A rough estimate is enough for me. YMMV.
A question for me though would be: what hurts ears more, the average SPL or the peaks
I did the exact same thing. After measuring I’m pretty sure what go me was combo of things mentioned here to avoid. I installed a new pair of 5998 power tubes and sat down with a a nice glass of whiskey to enjoy them. Volume nob was mostly at 10 with a occasional drift up to close to noon on the Euforia. Measuring that now 10 is around 80 - 90db and noon is closer to 100. it was that one listening session that did it for me as it was as few hours. Being newer to high end headphones the one thing I’m still getting used to is the complete lack of distortion at higher volumes. It’s much harder (for me anyway) to discern I’m listening too loudly without that. The Empyrean especially seems to be able to take a crazy amount of power without distorting.
I was also used to my A90 with three gain switches, the Euforia just has the nob and small turns there boost the volume very rapidly.
My ears are already getting better and I’m confident I’ve not done permeant damage. Again I appreciate having this thread as a great place to learn.
Do the makers say anything about sticking your probe through cardboard? [Ugg, that’s a thing in other domains too. The photos above are…evocative…] Without knowing otherwise, I’m concerned about reflections and falsely elevated dB readings. Skin and hair seem soft and dampening versus cardboard. Some frequencies may respond differently to cardboard.

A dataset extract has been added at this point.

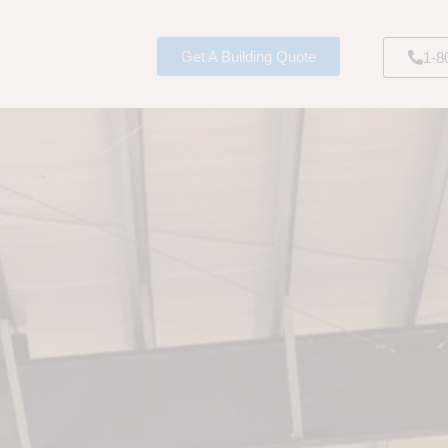
Get A Building Quote
1-8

In the past I just shoved my phone mic into headphone cups to estimate dBs. This involves centering the mic in the cup, and inserting it about 1/2" or 1 cm below the edge of the pad. This method results in consistent reading across about half a dozen different iPhone dB meter apps – but the accuracy is unconfirmed.
There is nothing in the manual for my meter about this. I also have Decibel X Pro on a Samsung phone. Without calibration its consistently 6-10db lower than my dedicated meter. Without the cardboard the meter is 5-8 db lower when just held up to the earcup.